Tuesday, December 23, 2025
ADVT 
Interesting

As NBA returns, so must an NBA writer in early hot spot

Darpan News Desk The Canadian Press, 30 Jul, 2020 10:44 PM
  • As NBA returns, so must an NBA writer in early hot spot

I couldn’t wait to watch basketball in March.

The schedule in New York was as good as I could remember in my years covering the NBA for The Associated Press. Superstars Stephen Curry, Kawhi Leonard and James Harden would be here. So would the NBA champion Toronto Raptors and 1970 champion Knicks, for a 50th anniversary celebration.

And with NCAA Tournament games at Madison Square Garden, I was going to cover March Madness for the first time since writing for UConn’s Daily Campus in 1995 when the Huskies won their first women’s title.

Just one problem: I was going to miss the game I wanted to see most.

Brooklyn was hosting San Antonio on March 6. Spurs coach Gregg Popovich, longtime NBA Commissioner David Stern and Kobe Bryant have been my three favourite interviews, because you could get something good but had to be good to get it. You could be enlightened. You could be embarrassed. You could get a geography lesson that goes viral with more than 17,000 views on YouTube.

Stern died Jan. 1. I wrote his obituary, then wiped away tears during a video tribute that night before a game at Madison Square Garden.

Kobe died Jan. 26. I wrote a reaction piece, then cried that night during another video tribute at MSG.

So, as we grieved our way through this saddest of NBA seasons, I wanted to see the guy who was suddenly the last one I had left.

But a “Me and My Guy Dance” was scheduled at the elementary school my two daughters attended. They were ambivalent about going — we'd just had the Girl Scouts version in February — but my wife had bought the tickets and other dads expected me. I needed something, perhaps important news, to get out of it.

So, I emailed my friend Tom James, head of Spurs media relations, hoping he'd give me some.

He had nothing.

“Enjoy the dance!!” he wrote.

I'm sure we would've. But our plans, and our world, changed.

New Rochelle, New York, had a coronavirus outbreak, believed at that time to be the largest cluster of cases in the U.S., after an attorney who was infected attended events at a synagogue.

Often known as the setting of “The Dick Van Dyke Show,” sometimes as home of singer Don McLean — with a longstanding belief that the Levee in “American Pie” was a bar across from Iona College — we were national news after the virus struck us.

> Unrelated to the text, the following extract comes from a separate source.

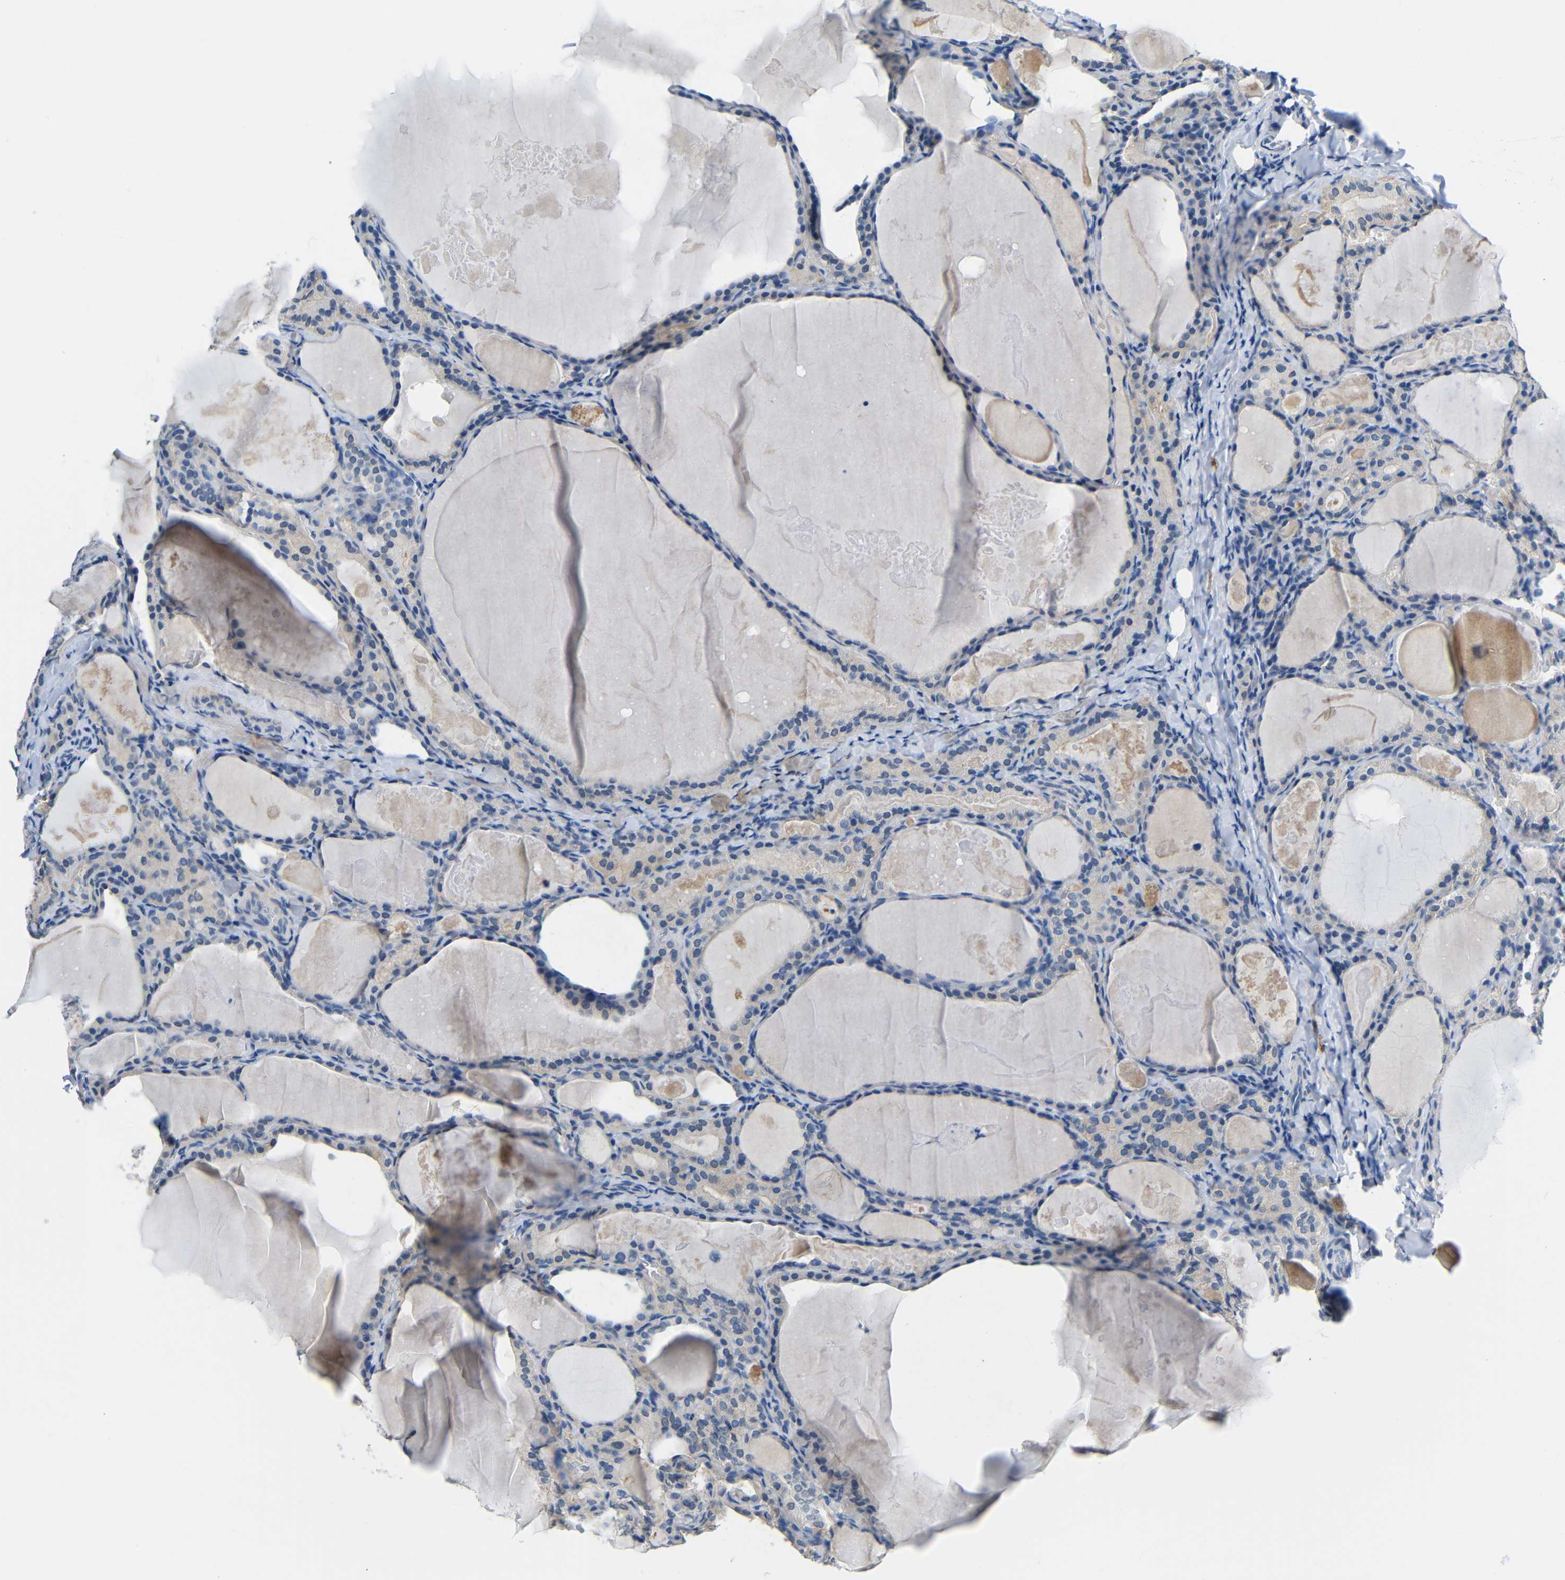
{"staining": {"intensity": "negative", "quantity": "none", "location": "none"}, "tissue": "thyroid cancer", "cell_type": "Tumor cells", "image_type": "cancer", "snomed": [{"axis": "morphology", "description": "Papillary adenocarcinoma, NOS"}, {"axis": "topography", "description": "Thyroid gland"}], "caption": "Immunohistochemistry (IHC) micrograph of papillary adenocarcinoma (thyroid) stained for a protein (brown), which displays no expression in tumor cells. (DAB IHC with hematoxylin counter stain).", "gene": "NEGR1", "patient": {"sex": "female", "age": 42}}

“NEW ROCH-HELL” blared the front of the March 11 New York Daily News, after Gov. Andrew Cuomo announced he was sending in the National Guard and setting up a “containment zone” that closed schools and banned large gatherings within a one-mile radius of the synagogue, which sits about 1,000 yards from my house.

So, when the NBA season was suspended and I was reassigned to the news department, I assumed it was just to report from here.

But there were so many coronavirus stories to tell: Health care workers trying to keep patients alive. Residents of a community who all knew somebody who had died.

It didn’t take long writing about sickness and death to realize it would be hard to stress much about coaching searches and free agencies again.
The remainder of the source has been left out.